##### GIVEN RECORDS #####
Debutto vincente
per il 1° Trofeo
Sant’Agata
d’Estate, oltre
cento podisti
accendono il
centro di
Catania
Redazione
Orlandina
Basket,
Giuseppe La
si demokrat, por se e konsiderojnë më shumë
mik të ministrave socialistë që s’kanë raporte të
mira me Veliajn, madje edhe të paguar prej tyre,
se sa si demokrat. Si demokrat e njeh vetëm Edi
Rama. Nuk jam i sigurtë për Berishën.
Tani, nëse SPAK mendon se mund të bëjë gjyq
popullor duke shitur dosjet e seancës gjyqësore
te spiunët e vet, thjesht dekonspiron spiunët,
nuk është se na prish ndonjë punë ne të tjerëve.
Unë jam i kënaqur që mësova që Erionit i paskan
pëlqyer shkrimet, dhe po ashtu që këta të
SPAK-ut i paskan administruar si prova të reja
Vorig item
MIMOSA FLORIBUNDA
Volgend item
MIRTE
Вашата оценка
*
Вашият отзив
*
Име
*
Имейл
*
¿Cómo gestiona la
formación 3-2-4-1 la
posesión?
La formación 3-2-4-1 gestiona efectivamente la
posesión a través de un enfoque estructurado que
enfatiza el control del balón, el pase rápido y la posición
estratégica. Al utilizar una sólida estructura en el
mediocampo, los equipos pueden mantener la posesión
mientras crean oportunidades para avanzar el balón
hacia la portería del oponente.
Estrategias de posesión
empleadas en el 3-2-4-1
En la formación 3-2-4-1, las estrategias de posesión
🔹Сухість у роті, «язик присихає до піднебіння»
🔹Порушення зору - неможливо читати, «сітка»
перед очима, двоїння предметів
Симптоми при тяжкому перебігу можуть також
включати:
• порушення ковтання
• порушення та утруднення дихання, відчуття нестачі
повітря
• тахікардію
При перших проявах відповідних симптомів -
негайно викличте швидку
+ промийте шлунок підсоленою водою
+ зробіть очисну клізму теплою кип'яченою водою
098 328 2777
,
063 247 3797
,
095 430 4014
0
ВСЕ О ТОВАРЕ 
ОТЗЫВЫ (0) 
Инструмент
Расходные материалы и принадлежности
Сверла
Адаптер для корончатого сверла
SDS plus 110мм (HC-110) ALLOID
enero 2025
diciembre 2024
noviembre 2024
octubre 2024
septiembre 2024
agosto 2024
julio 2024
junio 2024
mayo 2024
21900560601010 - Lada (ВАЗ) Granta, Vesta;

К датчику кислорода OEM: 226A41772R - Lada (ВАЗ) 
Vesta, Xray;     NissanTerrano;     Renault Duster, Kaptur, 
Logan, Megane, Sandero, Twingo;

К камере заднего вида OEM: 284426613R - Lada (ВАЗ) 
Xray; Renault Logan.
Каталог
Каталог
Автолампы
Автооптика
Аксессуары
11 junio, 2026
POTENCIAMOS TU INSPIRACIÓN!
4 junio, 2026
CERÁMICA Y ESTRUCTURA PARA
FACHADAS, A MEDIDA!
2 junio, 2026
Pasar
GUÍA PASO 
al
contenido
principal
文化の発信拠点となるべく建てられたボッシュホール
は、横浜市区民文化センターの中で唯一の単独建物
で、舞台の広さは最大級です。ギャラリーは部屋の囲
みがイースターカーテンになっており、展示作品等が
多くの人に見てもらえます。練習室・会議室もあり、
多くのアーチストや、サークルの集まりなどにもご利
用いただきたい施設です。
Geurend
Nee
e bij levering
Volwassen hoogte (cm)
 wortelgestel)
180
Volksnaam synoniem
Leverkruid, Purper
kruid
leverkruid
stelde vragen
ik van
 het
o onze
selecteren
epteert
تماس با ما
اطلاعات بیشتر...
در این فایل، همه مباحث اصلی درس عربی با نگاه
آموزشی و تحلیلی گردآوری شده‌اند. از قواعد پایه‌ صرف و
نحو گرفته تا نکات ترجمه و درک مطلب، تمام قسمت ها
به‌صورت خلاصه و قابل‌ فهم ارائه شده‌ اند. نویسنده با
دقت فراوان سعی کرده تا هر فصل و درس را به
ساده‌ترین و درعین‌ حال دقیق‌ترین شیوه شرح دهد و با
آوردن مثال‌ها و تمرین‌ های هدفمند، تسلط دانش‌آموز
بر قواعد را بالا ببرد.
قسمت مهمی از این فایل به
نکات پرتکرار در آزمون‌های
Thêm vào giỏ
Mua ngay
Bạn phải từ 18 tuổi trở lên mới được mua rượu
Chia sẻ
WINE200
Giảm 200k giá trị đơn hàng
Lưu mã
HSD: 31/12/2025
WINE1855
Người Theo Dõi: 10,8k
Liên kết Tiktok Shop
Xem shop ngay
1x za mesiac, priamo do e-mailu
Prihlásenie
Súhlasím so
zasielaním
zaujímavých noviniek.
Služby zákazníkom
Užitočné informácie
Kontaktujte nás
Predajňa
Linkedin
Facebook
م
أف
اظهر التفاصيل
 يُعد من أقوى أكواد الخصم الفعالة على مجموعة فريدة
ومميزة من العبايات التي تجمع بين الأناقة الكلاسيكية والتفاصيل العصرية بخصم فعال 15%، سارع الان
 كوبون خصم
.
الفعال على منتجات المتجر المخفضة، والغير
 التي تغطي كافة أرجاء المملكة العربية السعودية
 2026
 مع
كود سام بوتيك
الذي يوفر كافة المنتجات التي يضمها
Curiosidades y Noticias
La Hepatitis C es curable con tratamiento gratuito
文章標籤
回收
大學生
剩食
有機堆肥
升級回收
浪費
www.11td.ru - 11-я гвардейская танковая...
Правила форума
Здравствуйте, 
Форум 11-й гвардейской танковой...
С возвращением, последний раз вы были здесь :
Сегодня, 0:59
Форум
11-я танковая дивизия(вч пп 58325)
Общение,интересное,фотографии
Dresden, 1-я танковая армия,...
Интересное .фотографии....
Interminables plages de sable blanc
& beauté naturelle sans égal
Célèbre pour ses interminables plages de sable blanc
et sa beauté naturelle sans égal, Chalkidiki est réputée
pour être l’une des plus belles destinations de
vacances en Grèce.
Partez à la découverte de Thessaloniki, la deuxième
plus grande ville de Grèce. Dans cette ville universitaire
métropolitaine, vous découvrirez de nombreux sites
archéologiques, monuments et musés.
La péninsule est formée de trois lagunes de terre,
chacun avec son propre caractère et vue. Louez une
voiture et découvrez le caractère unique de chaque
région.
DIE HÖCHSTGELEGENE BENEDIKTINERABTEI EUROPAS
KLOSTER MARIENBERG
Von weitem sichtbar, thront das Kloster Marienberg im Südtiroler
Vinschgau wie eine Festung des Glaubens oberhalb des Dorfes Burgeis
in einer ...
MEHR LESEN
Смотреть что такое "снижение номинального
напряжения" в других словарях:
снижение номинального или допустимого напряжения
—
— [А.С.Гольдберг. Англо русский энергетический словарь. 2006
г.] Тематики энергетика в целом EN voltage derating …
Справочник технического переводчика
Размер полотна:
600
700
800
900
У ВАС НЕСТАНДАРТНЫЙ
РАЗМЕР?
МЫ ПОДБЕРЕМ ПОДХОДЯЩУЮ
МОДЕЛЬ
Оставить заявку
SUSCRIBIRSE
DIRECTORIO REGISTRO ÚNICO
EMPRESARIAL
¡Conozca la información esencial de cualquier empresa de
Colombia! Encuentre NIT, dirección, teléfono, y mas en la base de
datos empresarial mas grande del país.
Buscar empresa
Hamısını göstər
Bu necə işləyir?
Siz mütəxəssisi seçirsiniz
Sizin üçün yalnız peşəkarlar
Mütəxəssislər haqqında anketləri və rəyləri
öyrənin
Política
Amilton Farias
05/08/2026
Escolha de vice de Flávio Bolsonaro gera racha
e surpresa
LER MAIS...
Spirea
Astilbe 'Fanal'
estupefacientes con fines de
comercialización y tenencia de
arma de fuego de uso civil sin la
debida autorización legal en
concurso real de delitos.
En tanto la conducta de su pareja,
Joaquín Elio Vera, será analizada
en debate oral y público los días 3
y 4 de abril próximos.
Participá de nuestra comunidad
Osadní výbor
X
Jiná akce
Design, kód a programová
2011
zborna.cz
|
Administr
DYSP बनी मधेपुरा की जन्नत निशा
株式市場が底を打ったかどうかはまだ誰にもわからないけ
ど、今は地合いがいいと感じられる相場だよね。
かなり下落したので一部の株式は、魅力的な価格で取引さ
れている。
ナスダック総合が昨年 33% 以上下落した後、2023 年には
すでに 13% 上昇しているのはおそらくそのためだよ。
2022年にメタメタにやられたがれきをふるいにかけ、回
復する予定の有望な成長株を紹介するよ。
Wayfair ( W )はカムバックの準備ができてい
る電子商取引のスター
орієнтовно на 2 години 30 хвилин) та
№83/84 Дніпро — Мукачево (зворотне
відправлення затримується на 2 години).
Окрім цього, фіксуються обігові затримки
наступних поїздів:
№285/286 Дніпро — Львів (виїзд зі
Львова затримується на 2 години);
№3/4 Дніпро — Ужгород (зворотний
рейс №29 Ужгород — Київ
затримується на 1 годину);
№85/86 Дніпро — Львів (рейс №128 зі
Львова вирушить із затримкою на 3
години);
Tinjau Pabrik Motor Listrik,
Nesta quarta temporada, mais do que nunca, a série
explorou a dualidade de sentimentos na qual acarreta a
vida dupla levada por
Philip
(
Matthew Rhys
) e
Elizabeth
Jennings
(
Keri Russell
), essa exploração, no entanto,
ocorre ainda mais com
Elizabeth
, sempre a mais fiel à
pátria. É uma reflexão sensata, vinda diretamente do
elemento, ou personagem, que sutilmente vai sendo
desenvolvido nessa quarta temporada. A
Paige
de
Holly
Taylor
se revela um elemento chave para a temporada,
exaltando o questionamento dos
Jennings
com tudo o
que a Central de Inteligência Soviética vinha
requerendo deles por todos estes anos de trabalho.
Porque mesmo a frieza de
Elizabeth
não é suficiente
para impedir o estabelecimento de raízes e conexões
#####
YOUR ASSIGNMENT: Above are some records; copy exactly the lines from the one with "Služby zákazníkom" through the one with "الذي يوفر كافة المنتجات التي يضمها", both included, and no others.

RESULT:
Služby zákazníkom
Užitočné informácie
Kontaktujte nás
Predajňa
Linkedin
Facebook
م
أف
اظهر التفاصيل
 يُعد من أقوى أكواد الخصم الفعالة على مجموعة فريدة
ومميزة من العبايات التي تجمع بين الأناقة الكلاسيكية والتفاصيل العصرية بخصم فعال 15%، سارع الان
 كوبون خصم
.
الفعال على منتجات المتجر المخفضة، والغير
 التي تغطي كافة أرجاء المملكة العربية السعودية
 2026
 مع
كود سام بوتيك
الذي يوفر كافة المنتجات التي يضمها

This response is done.